To do: Leaving out the pictures, retype the lines from the top of the listing through the line with "cách thể hiện, phong cách và nội dung video." exactly.

Information given:
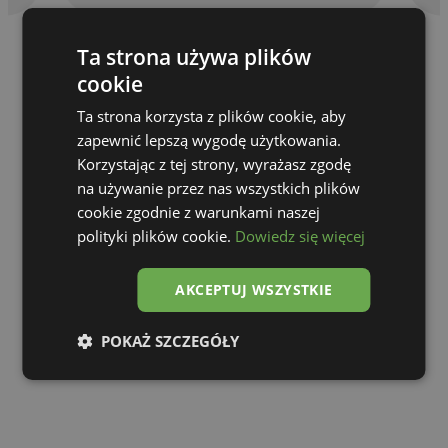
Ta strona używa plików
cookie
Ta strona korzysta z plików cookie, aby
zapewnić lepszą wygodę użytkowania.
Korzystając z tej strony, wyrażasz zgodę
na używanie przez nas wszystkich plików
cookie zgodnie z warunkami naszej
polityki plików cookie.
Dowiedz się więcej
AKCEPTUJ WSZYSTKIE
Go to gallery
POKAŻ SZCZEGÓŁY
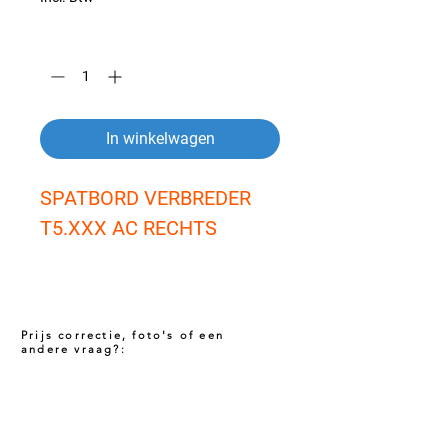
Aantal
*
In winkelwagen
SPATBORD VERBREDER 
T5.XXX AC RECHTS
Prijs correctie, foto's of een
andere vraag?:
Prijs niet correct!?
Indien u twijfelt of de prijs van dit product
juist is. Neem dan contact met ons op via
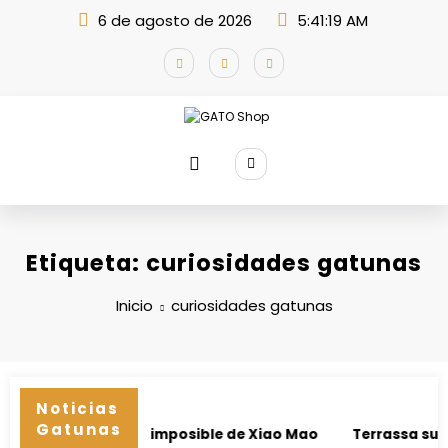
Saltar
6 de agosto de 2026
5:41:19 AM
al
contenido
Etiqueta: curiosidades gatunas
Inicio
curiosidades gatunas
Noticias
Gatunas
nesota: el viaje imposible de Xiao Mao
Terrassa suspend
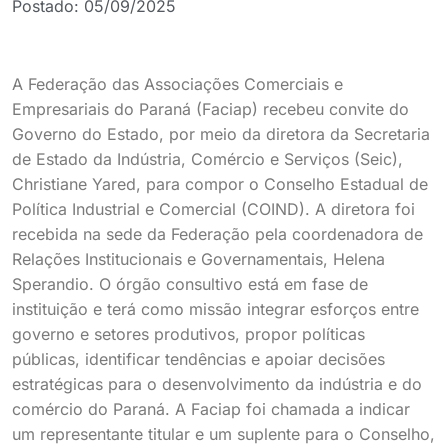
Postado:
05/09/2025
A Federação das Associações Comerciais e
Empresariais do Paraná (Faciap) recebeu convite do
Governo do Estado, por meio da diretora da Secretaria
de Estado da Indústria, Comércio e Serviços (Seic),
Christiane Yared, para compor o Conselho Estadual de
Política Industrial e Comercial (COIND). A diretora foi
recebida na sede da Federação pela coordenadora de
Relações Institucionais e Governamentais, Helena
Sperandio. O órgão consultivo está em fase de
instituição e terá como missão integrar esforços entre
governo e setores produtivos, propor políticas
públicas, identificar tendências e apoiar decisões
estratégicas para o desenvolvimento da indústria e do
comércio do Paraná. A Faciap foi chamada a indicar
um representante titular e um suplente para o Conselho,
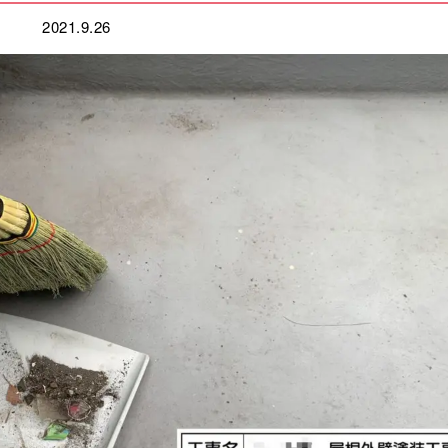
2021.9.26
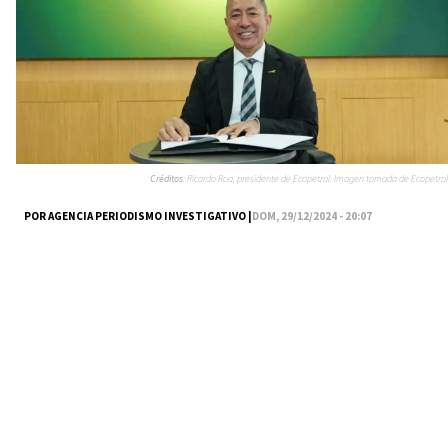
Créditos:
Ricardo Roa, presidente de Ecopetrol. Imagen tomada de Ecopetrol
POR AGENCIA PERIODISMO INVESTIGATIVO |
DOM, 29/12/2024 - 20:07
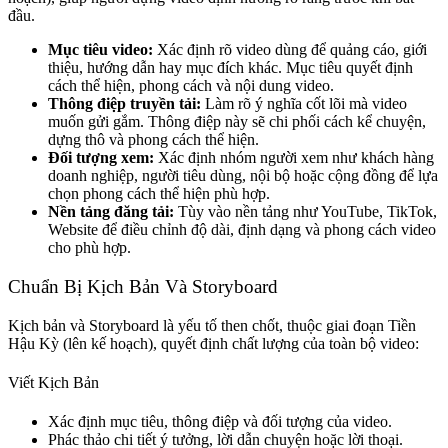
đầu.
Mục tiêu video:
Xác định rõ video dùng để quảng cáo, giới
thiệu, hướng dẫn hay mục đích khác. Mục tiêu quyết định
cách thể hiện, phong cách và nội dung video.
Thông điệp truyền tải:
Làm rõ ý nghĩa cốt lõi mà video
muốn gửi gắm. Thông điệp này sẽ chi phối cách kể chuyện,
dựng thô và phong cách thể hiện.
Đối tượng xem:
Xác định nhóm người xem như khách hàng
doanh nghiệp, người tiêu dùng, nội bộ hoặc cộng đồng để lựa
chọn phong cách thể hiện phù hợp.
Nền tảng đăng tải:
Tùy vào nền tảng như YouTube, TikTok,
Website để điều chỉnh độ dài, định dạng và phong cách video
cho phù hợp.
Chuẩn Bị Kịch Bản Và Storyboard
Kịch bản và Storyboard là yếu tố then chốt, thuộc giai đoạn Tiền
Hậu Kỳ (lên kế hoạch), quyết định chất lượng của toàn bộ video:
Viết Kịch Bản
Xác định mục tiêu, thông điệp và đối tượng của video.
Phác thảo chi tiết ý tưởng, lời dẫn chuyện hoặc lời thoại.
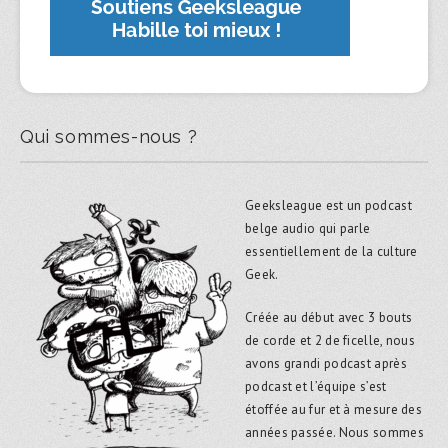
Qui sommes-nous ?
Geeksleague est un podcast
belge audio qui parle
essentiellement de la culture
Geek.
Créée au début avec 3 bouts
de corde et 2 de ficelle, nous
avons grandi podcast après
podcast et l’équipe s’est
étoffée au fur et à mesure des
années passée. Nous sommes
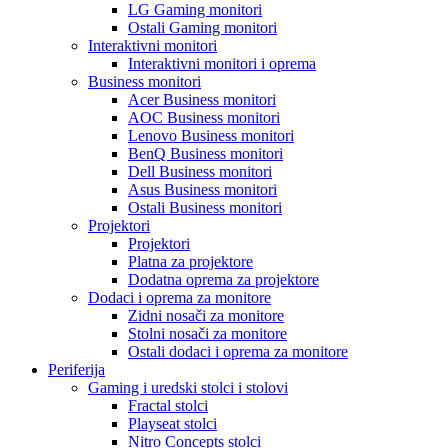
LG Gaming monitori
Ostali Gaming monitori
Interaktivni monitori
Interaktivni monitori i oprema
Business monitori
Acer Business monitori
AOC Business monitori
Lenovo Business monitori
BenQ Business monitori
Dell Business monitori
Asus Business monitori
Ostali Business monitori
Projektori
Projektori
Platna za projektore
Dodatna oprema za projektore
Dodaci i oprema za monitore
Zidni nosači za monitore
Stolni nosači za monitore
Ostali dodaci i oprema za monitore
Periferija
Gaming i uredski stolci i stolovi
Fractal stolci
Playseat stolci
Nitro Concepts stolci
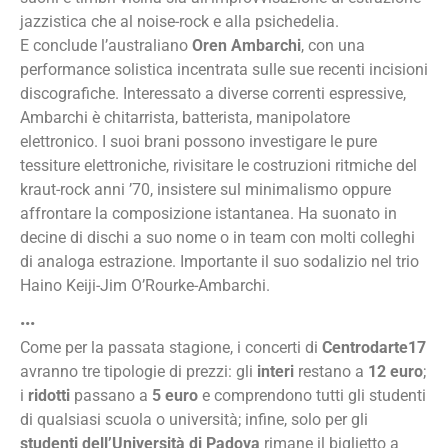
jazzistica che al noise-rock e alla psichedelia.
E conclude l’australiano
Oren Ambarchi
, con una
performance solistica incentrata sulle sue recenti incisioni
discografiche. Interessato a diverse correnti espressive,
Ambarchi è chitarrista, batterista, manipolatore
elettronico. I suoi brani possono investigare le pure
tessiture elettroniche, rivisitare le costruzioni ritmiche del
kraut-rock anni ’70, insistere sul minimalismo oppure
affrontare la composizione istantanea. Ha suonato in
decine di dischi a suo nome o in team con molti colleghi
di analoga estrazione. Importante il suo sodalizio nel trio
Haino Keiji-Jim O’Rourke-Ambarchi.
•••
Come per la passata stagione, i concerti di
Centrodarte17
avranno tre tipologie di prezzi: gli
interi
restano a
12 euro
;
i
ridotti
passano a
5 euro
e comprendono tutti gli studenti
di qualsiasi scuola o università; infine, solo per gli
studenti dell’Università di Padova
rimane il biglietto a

Task solution:
Ta strona używa plików
cookie
Ta strona korzysta z plików cookie, aby
zapewnić lepszą wygodę użytkowania.
Korzystając z tej strony, wyrażasz zgodę
na używanie przez nas wszystkich plików
cookie zgodnie z warunkami naszej
polityki plików cookie.
Dowiedz się więcej
AKCEPTUJ WSZYSTKIE
Go to gallery
POKAŻ SZCZEGÓŁY
Aantal
*
In winkelwagen
SPATBORD VERBREDER 
T5.XXX AC RECHTS
Prijs correctie, foto's of een
andere vraag?:
Prijs niet correct!?
Indien u twijfelt of de prijs van dit product
juist is. Neem dan contact met ons op via
Saltar
6 de agosto de 2026
5:41:19 AM
al
contenido
Etiqueta: curiosidades gatunas
Inicio
curiosidades gatunas
Noticias
Gatunas
nesota: el viaje imposible de Xiao Mao
Terrassa suspend
Postado:
05/09/2025
A Federação das Associações Comerciais e
Empresariais do Paraná (Faciap) recebeu convite do
Governo do Estado, por meio da diretora da Secretaria
de Estado da Indústria, Comércio e Serviços (Seic),
Christiane Yared, para compor o Conselho Estadual de
Política Industrial e Comercial (COIND). A diretora foi
recebida na sede da Federação pela coordenadora de
Relações Institucionais e Governamentais, Helena
Sperandio. O órgão consultivo está em fase de
instituição e terá como missão integrar esforços entre
governo e setores produtivos, propor políticas
públicas, identificar tendências e apoiar decisões
estratégicas para o desenvolvimento da indústria e do
comércio do Paraná. A Faciap foi chamada a indicar
um representante titular e um suplente para o Conselho,
2021.9.26
Créditos:
Ricardo Roa, presidente de Ecopetrol. Imagen tomada de Ecopetrol
POR AGENCIA PERIODISMO INVESTIGATIVO |
DOM, 29/12/2024 - 20:07
đầu.
Mục tiêu video:
Xác định rõ video dùng để quảng cáo, giới
thiệu, hướng dẫn hay mục đích khác. Mục tiêu quyết định
cách thể hiện, phong cách và nội dung video.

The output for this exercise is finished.